--- DATA FOR THIS TASK Enclosed Below ---

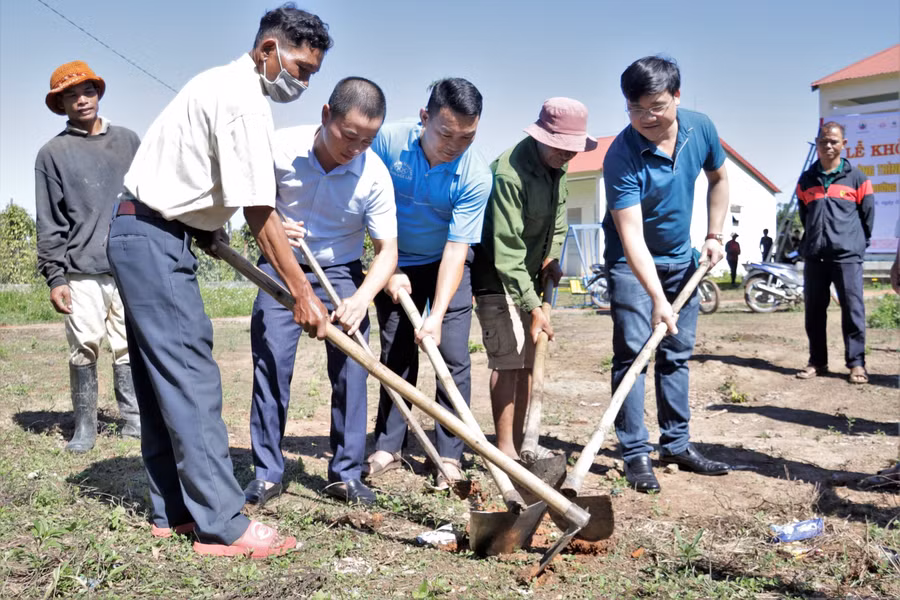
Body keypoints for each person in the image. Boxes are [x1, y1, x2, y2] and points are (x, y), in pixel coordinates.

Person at [106, 5, 332, 558]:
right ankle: (223, 525)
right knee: (192, 376)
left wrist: (208, 232)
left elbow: (198, 185)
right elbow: (260, 209)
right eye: (300, 68)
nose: (302, 82)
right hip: (154, 240)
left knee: (163, 382)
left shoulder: (219, 85)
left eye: (311, 75)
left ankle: (173, 513)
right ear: (268, 51)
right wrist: (302, 293)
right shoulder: (242, 101)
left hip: (145, 231)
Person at [245, 77, 396, 508]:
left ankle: (346, 473)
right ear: (326, 115)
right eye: (349, 136)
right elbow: (250, 206)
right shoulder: (279, 148)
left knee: (355, 366)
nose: (356, 148)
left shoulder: (374, 175)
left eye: (368, 140)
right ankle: (266, 473)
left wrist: (363, 298)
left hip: (343, 272)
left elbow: (388, 251)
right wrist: (272, 220)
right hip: (282, 266)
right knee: (271, 360)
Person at [602, 56, 731, 493]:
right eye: (635, 109)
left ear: (677, 96)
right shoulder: (621, 155)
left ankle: (676, 444)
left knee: (676, 354)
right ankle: (636, 454)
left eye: (655, 107)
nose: (646, 119)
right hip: (631, 263)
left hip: (683, 260)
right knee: (635, 357)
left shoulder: (701, 128)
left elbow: (718, 178)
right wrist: (656, 297)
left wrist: (714, 234)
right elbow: (631, 236)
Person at [365, 78, 492, 489]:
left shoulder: (475, 174)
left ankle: (449, 456)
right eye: (446, 133)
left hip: (445, 264)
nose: (455, 144)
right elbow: (363, 200)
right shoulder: (387, 141)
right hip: (395, 260)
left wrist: (436, 315)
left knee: (452, 358)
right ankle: (388, 445)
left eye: (467, 136)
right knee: (396, 354)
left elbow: (458, 250)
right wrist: (388, 262)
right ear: (425, 118)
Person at [471, 98, 597, 460]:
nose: (567, 155)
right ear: (541, 136)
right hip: (497, 276)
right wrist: (532, 306)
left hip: (531, 276)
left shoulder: (558, 166)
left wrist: (552, 257)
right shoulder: (509, 175)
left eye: (572, 149)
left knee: (529, 361)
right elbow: (507, 250)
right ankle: (505, 449)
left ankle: (527, 442)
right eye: (560, 147)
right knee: (508, 360)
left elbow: (558, 219)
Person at [35, 60, 142, 453]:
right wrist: (55, 277)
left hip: (130, 263)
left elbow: (148, 199)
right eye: (70, 95)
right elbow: (50, 221)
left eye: (88, 91)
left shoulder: (129, 141)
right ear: (59, 104)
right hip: (81, 269)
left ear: (98, 93)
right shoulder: (52, 154)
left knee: (128, 342)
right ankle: (86, 427)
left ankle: (133, 419)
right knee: (85, 344)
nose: (81, 100)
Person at [795, 121, 874, 384]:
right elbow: (805, 215)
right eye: (823, 141)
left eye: (834, 141)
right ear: (817, 144)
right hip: (815, 255)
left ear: (843, 145)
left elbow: (867, 216)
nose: (828, 145)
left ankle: (857, 363)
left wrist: (857, 244)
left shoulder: (858, 178)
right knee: (814, 311)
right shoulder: (806, 179)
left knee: (853, 309)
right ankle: (817, 361)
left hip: (847, 256)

--- End of Enclosed DATA FOR THIS TASK ---

### WHAT YOU HAVE TO DO
When you repeat the listing, keep it exact and leave the pictures behind.

### PROBLEM SOLUTION
Body keypoints for each person in the image. Boxes are [x1, y1, x2, y2] and points are (x, y), in pixel coordinates.

Person at [106, 5, 332, 558]:
right ankle: (223, 525)
right knee: (192, 376)
left wrist: (208, 232)
left elbow: (198, 185)
right elbow: (260, 209)
right eye: (300, 68)
nose: (302, 82)
right hip: (154, 240)
left knee: (163, 382)
left shoulder: (219, 85)
left eye: (311, 75)
left ankle: (173, 513)
right ear: (268, 51)
right wrist: (302, 293)
right shoulder: (242, 101)
left hip: (145, 231)
Person at [245, 77, 396, 508]:
left ankle: (346, 473)
right ear: (326, 115)
right eye: (349, 136)
right elbow: (250, 206)
right shoulder: (279, 148)
left knee: (355, 366)
nose: (356, 148)
left shoulder: (374, 175)
left eye: (368, 140)
right ankle: (266, 473)
left wrist: (363, 298)
left hip: (343, 272)
left elbow: (388, 251)
right wrist: (272, 220)
right hip: (282, 266)
right knee: (271, 360)
Person at [602, 56, 731, 493]:
right eye: (635, 109)
left ear: (677, 96)
right shoulder: (621, 155)
left ankle: (676, 444)
left knee: (676, 354)
right ankle: (636, 454)
left eye: (655, 107)
nose: (646, 119)
right hip: (631, 263)
left hip: (683, 260)
right knee: (635, 357)
left shoulder: (701, 128)
left elbow: (718, 178)
right wrist: (656, 297)
left wrist: (714, 234)
right elbow: (631, 236)
Person at [365, 78, 492, 489]:
left shoulder: (475, 174)
left ankle: (449, 456)
right eye: (446, 133)
left hip: (445, 264)
nose: (455, 144)
right elbow: (363, 200)
right shoulder: (387, 141)
right hip: (395, 260)
left wrist: (436, 315)
left knee: (452, 358)
right ankle: (388, 445)
left eye: (467, 136)
right knee: (396, 354)
left elbow: (458, 250)
right wrist: (388, 262)
right ear: (425, 118)
Person at [471, 98, 597, 460]:
nose: (567, 155)
right ear: (541, 136)
right hip: (497, 276)
right wrist: (532, 306)
left hip: (531, 276)
left shoulder: (558, 166)
left wrist: (552, 257)
right shoulder: (509, 175)
left eye: (572, 149)
left knee: (529, 361)
right elbow: (507, 250)
right ankle: (505, 449)
left ankle: (527, 442)
right eye: (560, 147)
right knee: (508, 360)
left elbow: (558, 219)
Person at [35, 60, 142, 453]:
right wrist: (55, 277)
left hip: (130, 263)
left elbow: (148, 199)
right eye: (70, 95)
right elbow: (50, 221)
left eye: (88, 91)
left shoulder: (129, 141)
right ear: (59, 104)
right hip: (81, 269)
left ear: (98, 93)
right shoulder: (52, 154)
left knee: (128, 342)
right ankle: (86, 427)
left ankle: (133, 419)
right knee: (85, 344)
nose: (81, 100)
Person at [795, 121, 874, 384]:
right elbow: (805, 215)
right eye: (823, 141)
left eye: (834, 141)
right ear: (817, 144)
right hip: (815, 255)
left ear: (843, 145)
left elbow: (867, 216)
nose: (828, 145)
left ankle: (857, 363)
left wrist: (857, 244)
left shoulder: (858, 178)
right knee: (814, 311)
right shoulder: (806, 179)
left knee: (853, 309)
right ankle: (817, 361)
left hip: (847, 256)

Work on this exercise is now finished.